Crippen began his playing career in 3rd grade in Northborough Youth Football. Starting in 6th grade, he began playing for all-star teams through MassElite Football. The teams competed in regional, and ultimately national, tournaments. His 8th grade team placed third in the country.
“What happens is the (Independent School League) teams coaches are looking at those practices, looking for the best players,” said Tom Crippen. “We ended up getting contacted by some coaches of ISL teams that said, ‘Hey, Algonquin may be a great school but the best football is played in the ISL.’”
Greg’s play and work habits caught the attention of Macdonald, who convinced him to attend Milton. Crippen’s first brush with college recruiters came during his freshman season.

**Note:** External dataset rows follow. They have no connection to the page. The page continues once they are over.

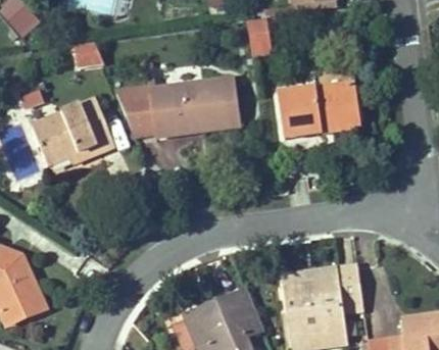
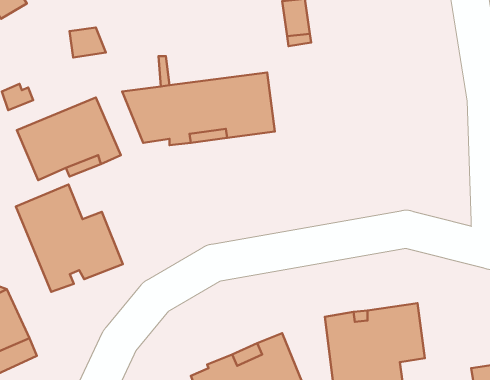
building: [278,83,359,138] -> none
building: none -> [16,185,123,292]

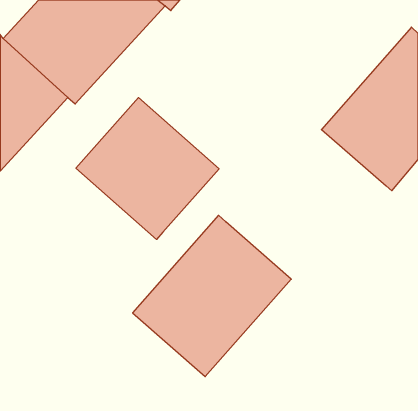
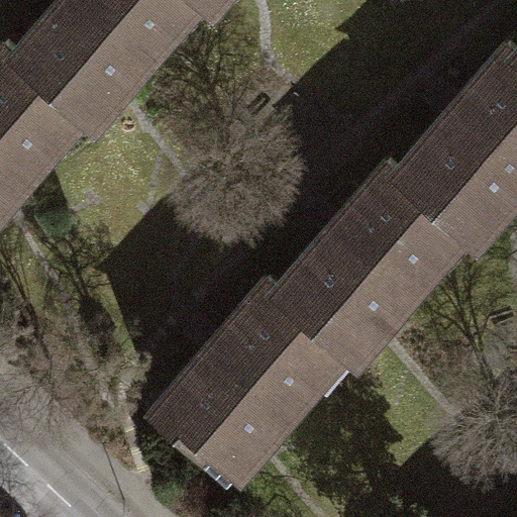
building: [76,98,219,239] -> none
building: none -> [279,160,477,361]

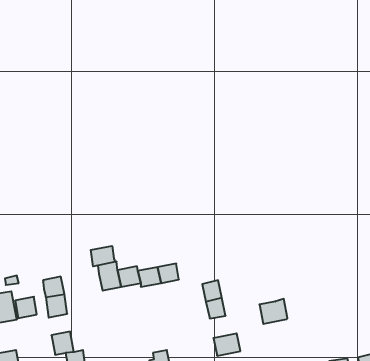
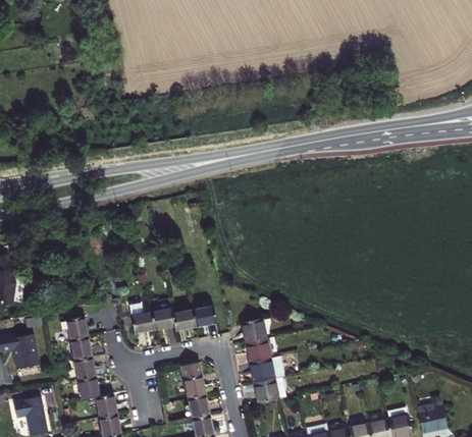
building: [91,246,115,266] -> none
building: [15,297,37,318] -> [75,359,99,382]
building: [259,299,287,324] -> [252,358,282,385]
building: none -> [182,363,205,401]

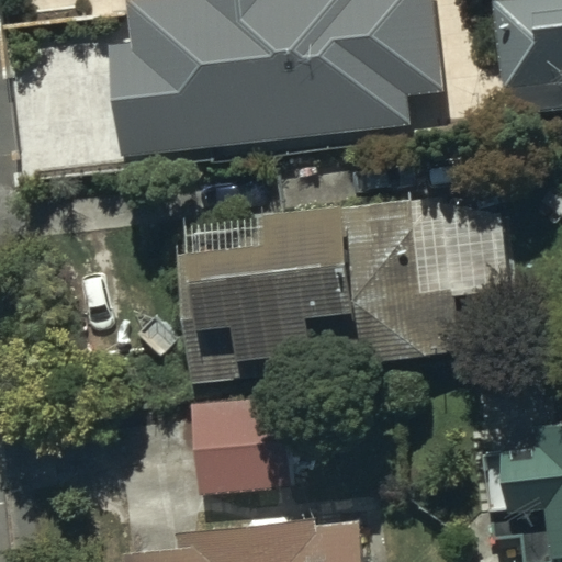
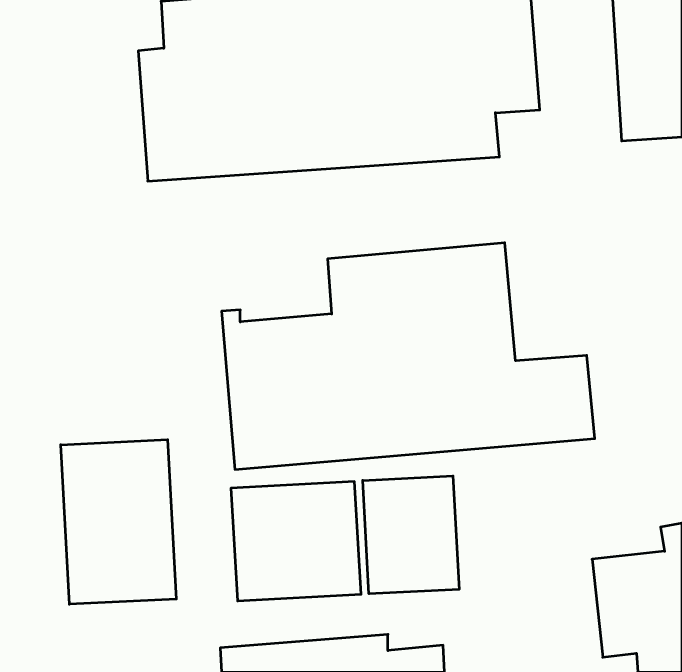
building: none -> [61,440,176,604]
building: none -> [363,476,459,594]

“It was mostly (recruiters) coming into (Macdonald’s) office and me bumping into them and talking to them,” said Greg. “And then getting more into the process through Twitter and stuff like that.”
But it was during off-season camps where the recruiting process began to pick up steam. While participating at a camp at UMass-Amherst, he was noticed by staff members from Michigan and invited to participate in a camp at Ann Arbor.
“They knew who Greg was but he had to go there and prove himself,” said Tom. “He went there and he did a great job and the Michigan people said they had him ranked as there second best lineman at their camp.”
The camp included a tour of the campus and athletics facilities. Crippen and his father were also invited to meet, personally, with Michigan Head Coach Jim Harbaugh.
“He asked about (Greg’s) grades and he said ‘My guys have you as the second best lineman at the camp and you’re just a freshman and we want to offer you a scholarship,’” recalled Tom.
Michigan was just the beginning. Offers from Purdue and Boston College followed.
Macdonald know that this will be a busy fall. Beyond trying to help Milton win its first ISL championship since 2013, Macdonald will be helping his athletes and their families with the hectic recruitment process. As the reputation of Milton and the ISL has grown, this part of the job has gotten considerably more time consuming.
“Every year we would get 100 or so recruiters over the course of the year. This (past) year we got 200,” said Macdonald.
Among the schools expected to offer Crippen scholarships in the near future are Duke, Northwestern and Penn State. But there will be more.